Phenology is the study of plant and animal life cycles and biological events as they are influenced by environmental factors like changing seasons, variations in climate over time, and localized elements like soil composition and elevation. If there is unseasonably little rainfall one winter, for example, that may affect the life cycles of certain plants. They could experience a later bloom than average, or perhaps produce less seeds that year. If a plant blooms late, that could in turn affect the life cycle of an insect that relies on it for food. In this way, phenology can also be used to examine the relationships between plants and animals within their environments.
|Examining a budding plant to determine what life cycle|
stage it is in.
The study of phenology is not new, but it is becoming increasingly important in the face of our changing climate. As average annual temperatures and other climatic factors begin to shift, they will undoubtedly affect the life cycles of plants and animals. In order to measure the impacts of a changing climate, a baseline for current temporal patterns of biological behavior must be established. This means taking regular observations of life cycle events like bud burst in plants, or the first appearance of butterflies or migratory birds or animals. Over time we can determine the correlation between shifting climatic factors and phenological responses in our flora and fauna.

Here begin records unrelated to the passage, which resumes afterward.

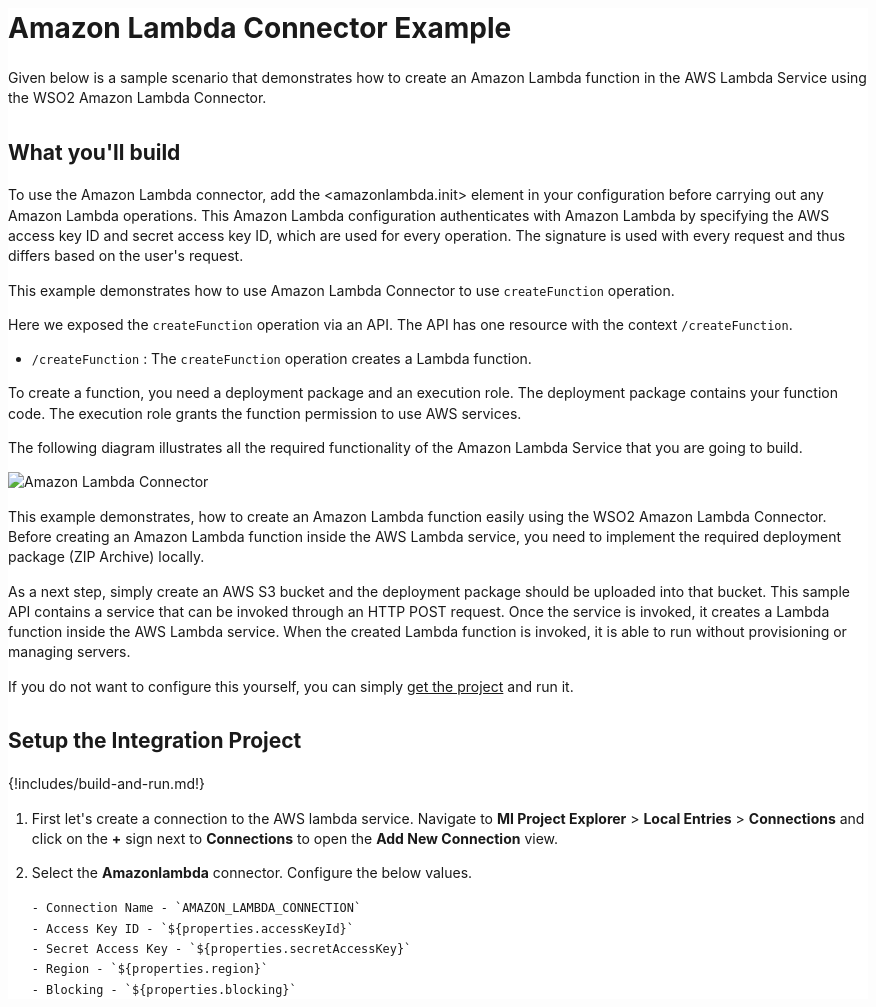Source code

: # Amazon Lambda Connector Example 

Given below is a sample scenario that demonstrates how to create an Amazon Lambda function in the AWS Lambda Service using the WSO2 Amazon Lambda Connector.

## What you'll build
To use the Amazon Lambda connector, add the <amazonlambda.init> element in your configuration before carrying out any Amazon Lambda operations. This Amazon Lambda configuration authenticates with Amazon Lambda by specifying the AWS access key ID and secret access key ID, which are used for every operation. The signature is used with every request and thus differs based on the user's request.

This example demonstrates how to use Amazon Lambda Connector to use `createFunction` operation.

Here we exposed the `createFunction` operation via an API. The API has one resource with the context `/createFunction`.

* `/createFunction` : The `createFunction` operation creates a Lambda function. 

To create a function, you need a deployment package and an execution role. The deployment package contains your function code. The execution role grants the function permission to use AWS services.

The following diagram illustrates all the required functionality of the Amazon Lambda Service that you are going to build.

<img src="{{base_path}}/assets/img/integrate/connectors/amazonlambdaconnectorsample.png" title="Amazon Lambda Connector" width="800" alt="Amazon Lambda Connector"/>

This example demonstrates, how to create an Amazon Lambda function easily using the WSO2 Amazon Lambda Connector. Before creating an Amazon Lambda function inside the AWS Lambda service, you need to implement the required deployment package (ZIP Archive) locally.

As a next step, simply create an AWS S3 bucket and the deployment package should be uploaded into that bucket. This sample API contains a service that can be invoked through an HTTP POST request. Once the service is invoked, it creates a Lambda function inside the AWS Lambda service. When the created Lambda function is invoked, it is able to run without provisioning or managing servers.

If you do not want to configure this yourself, you can simply [get the project](#get-the-project) and run it.

## Setup the Integration Project

{!includes/build-and-run.md!}

1. First let's create a connection to the AWS lambda service. Navigate to **MI Project Explorer** > **Local Entries** > **Connections** and click on the **+** sign next to **Connections** to open the **Add New Connection** view.

2. Select the **Amazonlambda** connector.
   Configure the below values.

       - Connection Name - `AMAZON_LAMBDA_CONNECTION`
       - Access Key ID - `${properties.accessKeyId}`
       - Secret Access Key - `${properties.secretAccessKey}`
       - Region - `${properties.region}`
       - Blocking - `${properties.blocking}`
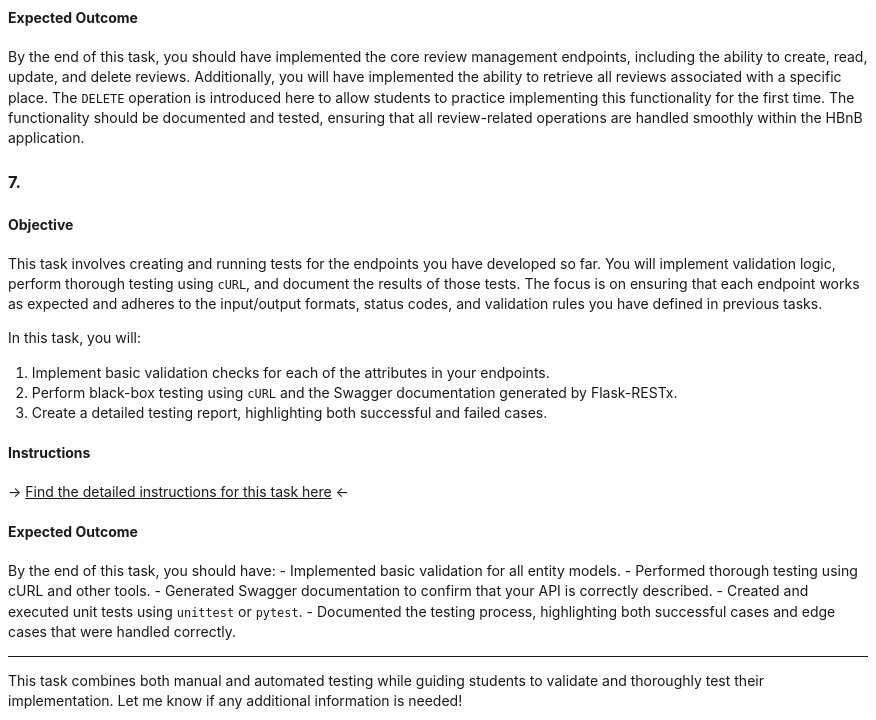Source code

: #### Expected Outcome

By the end of this task, you should have implemented the core review management endpoints, including the ability to create, read, update, and delete reviews. Additionally, you will have implemented the ability to retrieve all reviews associated with a specific place. The `DELETE` operation is introduced here to allow students to practice implementing this functionality for the first time. The functionality should be documented and tested, ensuring that all review-related operations are handled smoothly within the HBnB application.

  

### 7.

#### Objective

This task involves creating and running tests for the endpoints you have developed so far. You will implement validation logic, perform thorough testing using `cURL`, and document the results of those tests. The focus is on ensuring that each endpoint works as expected and adheres to the input/output formats, status codes, and validation rules you have defined in previous tasks.

In this task, you will:

1.  Implement basic validation checks for each of the attributes in your endpoints.
2.  Perform black-box testing using `cURL` and the Swagger documentation generated by Flask-RESTx.
3.  Create a detailed testing report, highlighting both successful and failed cases.

#### Instructions

\-> [Find the detailed instructions for this task here](/rltoken/7Ct5bf7Xxf6hsLBysyF53w "Find the detailed instructions for this task here") <-

#### Expected Outcome

By the end of this task, you should have: - Implemented basic validation for all entity models. - Performed thorough testing using cURL and other tools. - Generated Swagger documentation to confirm that your API is correctly described. - Created and executed unit tests using `unittest` or `pytest`. - Documented the testing process, highlighting both successful cases and edge cases that were handled correctly.

* * *

This task combines both manual and automated testing while guiding students to validate and thoroughly test their implementation. Let me know if any additional information is needed! 
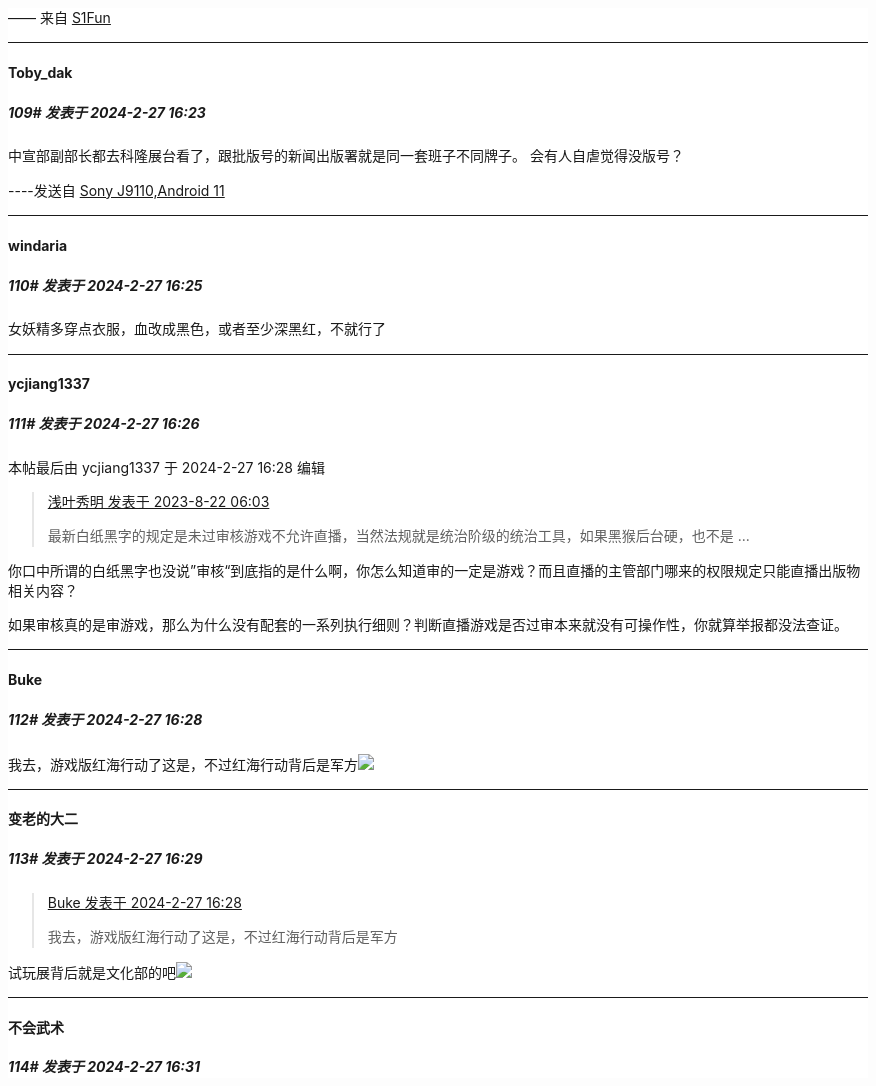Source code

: —— 来自 [S1Fun](https://s1fun.koalcat.com)

*****

####  Toby_dak  
##### 109#       发表于 2024-2-27 16:23

中宣部副部长都去科隆展台看了，跟批版号的新闻出版署就是同一套班子不同牌子。
会有人自虐觉得没版号？

----发送自 [Sony J9110,Android 11](http://stage1.5j4m.com/?1.37)

*****

####  windaria  
##### 110#       发表于 2024-2-27 16:25

女妖精多穿点衣服，血改成黑色，或者至少深黑红，不就行了


*****

####  ycjiang1337  
##### 111#       发表于 2024-2-27 16:26

 本帖最后由 ycjiang1337 于 2024-2-27 16:28 编辑 
<blockquote><a href="httphttps://bbs.saraba1st.com/2b/forum.php?mod=redirect&amp;goto=findpost&amp;pid=62115255&amp;ptid=2149351" target="_blank">浅叶秀明 发表于 2023-8-22 06:03</a>

最新白纸黑字的规定是未过审核游戏不允许直播，当然法规就是统治阶级的统治工具，如果黑猴后台硬，也不是 ...</blockquote>
你口中所谓的白纸黑字也没说”审核“到底指的是什么啊，你怎么知道审的一定是游戏？而且直播的主管部门哪来的权限规定只能直播出版物相关内容？

如果审核真的是审游戏，那么为什么没有配套的一系列执行细则？判断直播游戏是否过审本来就没有可操作性，你就算举报都没法查证。

*****

####  Buke  
##### 112#       发表于 2024-2-27 16:28

我去，游戏版红海行动了这是，不过红海行动背后是军方<img src="https://static.saraba1st.com/image/smiley/face2017/067.png" referrerpolicy="no-referrer">

*****

####  变老的大二  
##### 113#       发表于 2024-2-27 16:29

<blockquote><a href="httphttps://bbs.saraba1st.com/2b/forum.php?mod=redirect&amp;goto=findpost&amp;pid=64082907&amp;ptid=2149351" target="_blank">Buke 发表于 2024-2-27 16:28</a>

我去，游戏版红海行动了这是，不过红海行动背后是军方</blockquote>
试玩展背后就是文化部的吧<img src="https://static.saraba1st.com/image/smiley/face2017/068.png" referrerpolicy="no-referrer">


*****

####  不会武术  
##### 114#       发表于 2024-2-27 16:31
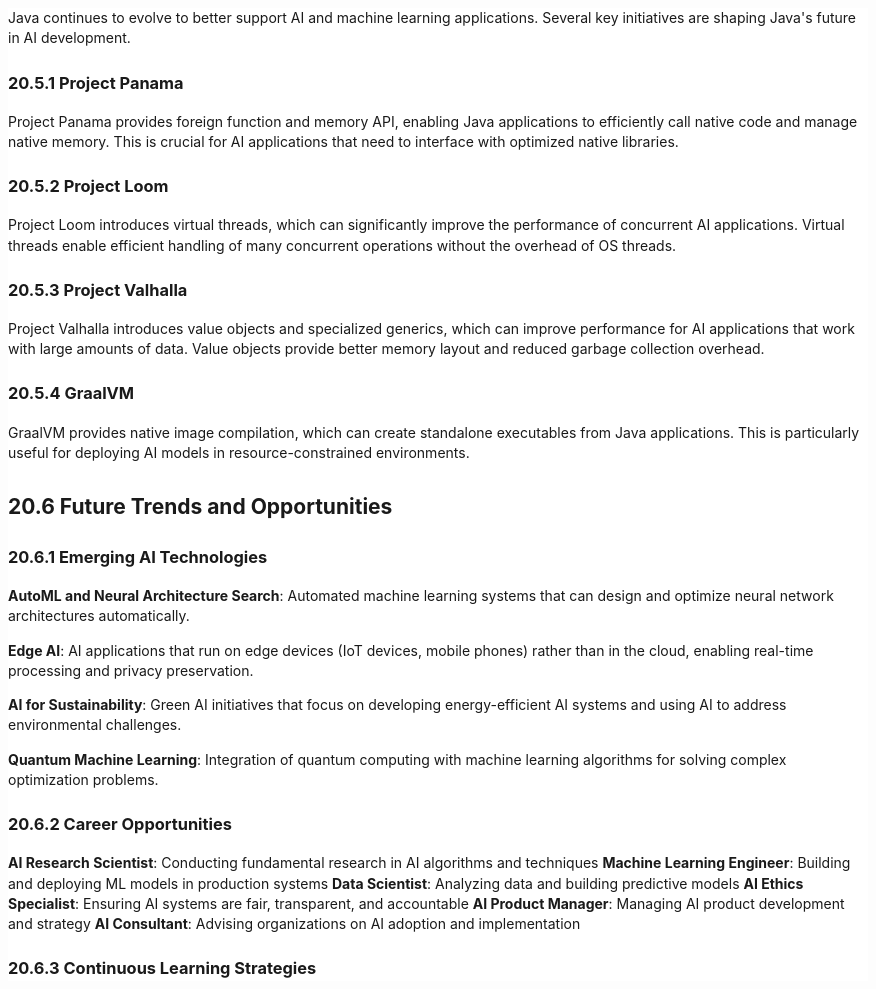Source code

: Java continues to evolve to better support AI and machine learning applications. Several key initiatives are shaping Java's future in AI development.

### 20.5.1 Project Panama

Project Panama provides foreign function and memory API, enabling Java applications to efficiently call native code and manage native memory. This is crucial for AI applications that need to interface with optimized native libraries.

### 20.5.2 Project Loom

Project Loom introduces virtual threads, which can significantly improve the performance of concurrent AI applications. Virtual threads enable efficient handling of many concurrent operations without the overhead of OS threads.

### 20.5.3 Project Valhalla

Project Valhalla introduces value objects and specialized generics, which can improve performance for AI applications that work with large amounts of data. Value objects provide better memory layout and reduced garbage collection overhead.

### 20.5.4 GraalVM

GraalVM provides native image compilation, which can create standalone executables from Java applications. This is particularly useful for deploying AI models in resource-constrained environments.

## 20.6 Future Trends and Opportunities

### 20.6.1 Emerging AI Technologies

**AutoML and Neural Architecture Search**: Automated machine learning systems that can design and optimize neural network architectures automatically.

**Edge AI**: AI applications that run on edge devices (IoT devices, mobile phones) rather than in the cloud, enabling real-time processing and privacy preservation.

**AI for Sustainability**: Green AI initiatives that focus on developing energy-efficient AI systems and using AI to address environmental challenges.

**Quantum Machine Learning**: Integration of quantum computing with machine learning algorithms for solving complex optimization problems.

### 20.6.2 Career Opportunities

**AI Research Scientist**: Conducting fundamental research in AI algorithms and techniques
**Machine Learning Engineer**: Building and deploying ML models in production systems
**Data Scientist**: Analyzing data and building predictive models
**AI Ethics Specialist**: Ensuring AI systems are fair, transparent, and accountable
**AI Product Manager**: Managing AI product development and strategy
**AI Consultant**: Advising organizations on AI adoption and implementation

### 20.6.3 Continuous Learning Strategies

|Dr. Susan Mazer explains the California Phenology Project's |
monitoring protocols to Pepperwood staff and volunteers
Because of the great diversity of plant and animal life, especially in our region, collecting phenological data can be a time consuming and labor intensive process. Fortunately, advances in technology have made it much easier for researchers to collect this data with the help of citizen scientists, who are often nature-enthusiasts volunteering their time. The California Phenology Project (CPP), which was launched in 2010 with funding from the National Park Service, was created to help streamline the collection of phenological data by offering resources and creating a central database where organizations and individuals can contribute their work. Dr. Susan Mazer of UCSB, founder of the CPP, visited Pepperwood in August to advise on Pepperwood’s current monitoring program and how it can be tied into the CPP.
Many of Pepperwood’s research efforts, including our Vital Signs monitoring project, involve the study of phenology. Each year we collect data via our Reptile and Amphibian Survey, Grassland Monitoring, and Acorn Monitoring projects, to name a few. This year, we are working with the Santa Rosa Junior College (SRJC) to apply for funding from the National Science Foundation for a long-term Phenology Project at Pepperwood that is aligned with protocols set by Dr. Mazer and the CPP. This is the focus of SRJC student Prahlada Papper, Pepperwood Steward and the inaugural Stephen J. Barnhart Herbarium Intern, who is working with Pepperwood staff to establish a transect model that could be replicated in other locations throughout our region.